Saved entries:
_____

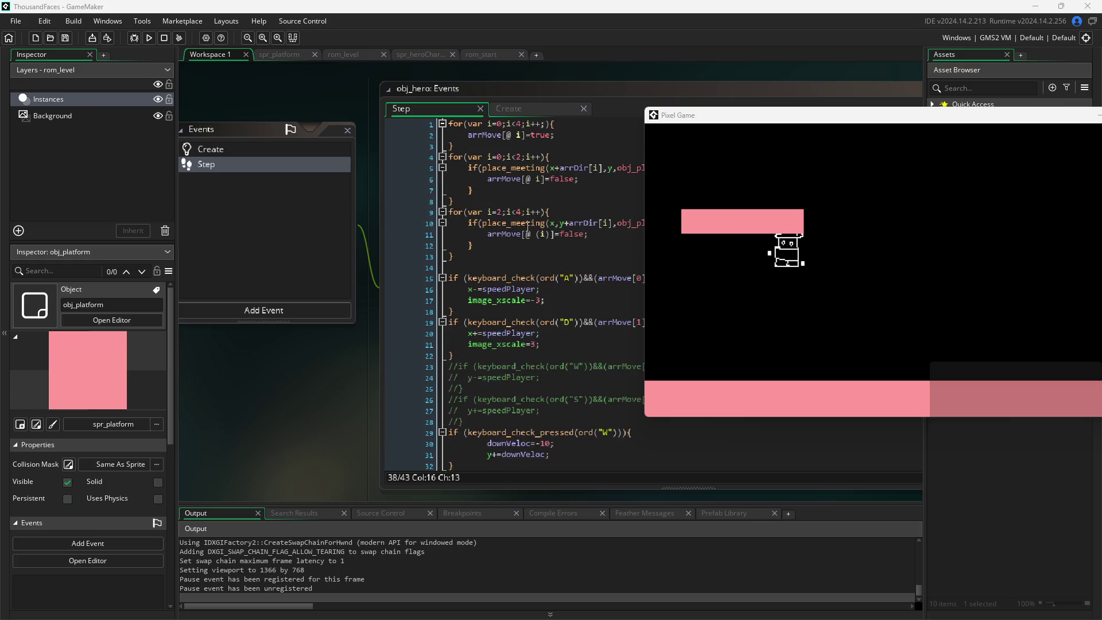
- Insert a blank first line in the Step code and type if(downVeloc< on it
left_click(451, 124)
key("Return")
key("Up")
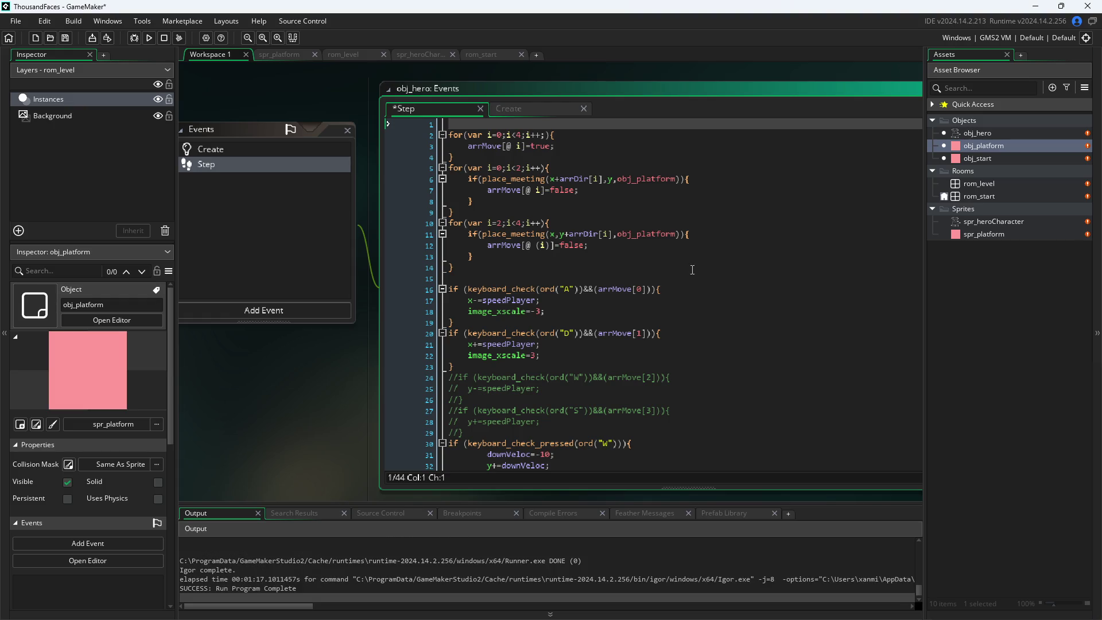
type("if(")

_____

> **What needs to be done**
Your task is to transcribe all of the records precisely, with no images included.

> **Your solution**
- Insert a blank first line in the Step code and type if(downVeloc< on it
left_click(451, 124)
key("Return")
key("Up")
type("if(")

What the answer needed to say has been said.